Your objective:
What lines in the records below hold the string "gian"? Please show them.

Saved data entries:
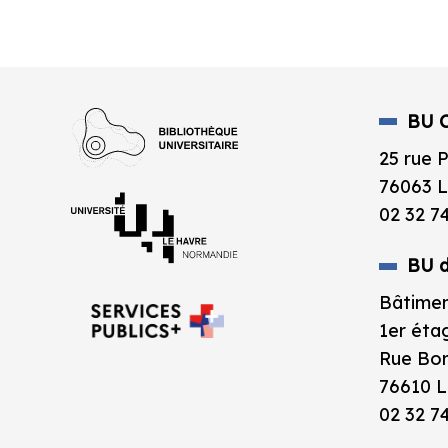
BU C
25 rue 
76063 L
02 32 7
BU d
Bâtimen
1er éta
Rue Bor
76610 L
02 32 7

--

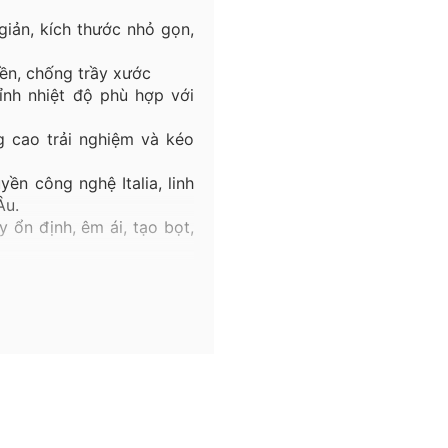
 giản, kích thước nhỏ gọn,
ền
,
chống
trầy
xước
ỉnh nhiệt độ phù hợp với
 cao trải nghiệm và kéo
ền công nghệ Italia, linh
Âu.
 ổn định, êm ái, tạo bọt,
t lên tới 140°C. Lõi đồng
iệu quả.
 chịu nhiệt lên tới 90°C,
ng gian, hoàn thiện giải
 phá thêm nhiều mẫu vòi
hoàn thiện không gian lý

Solution to this exercise:
ng gian, hoàn thiện giải
hoàn thiện không gian lý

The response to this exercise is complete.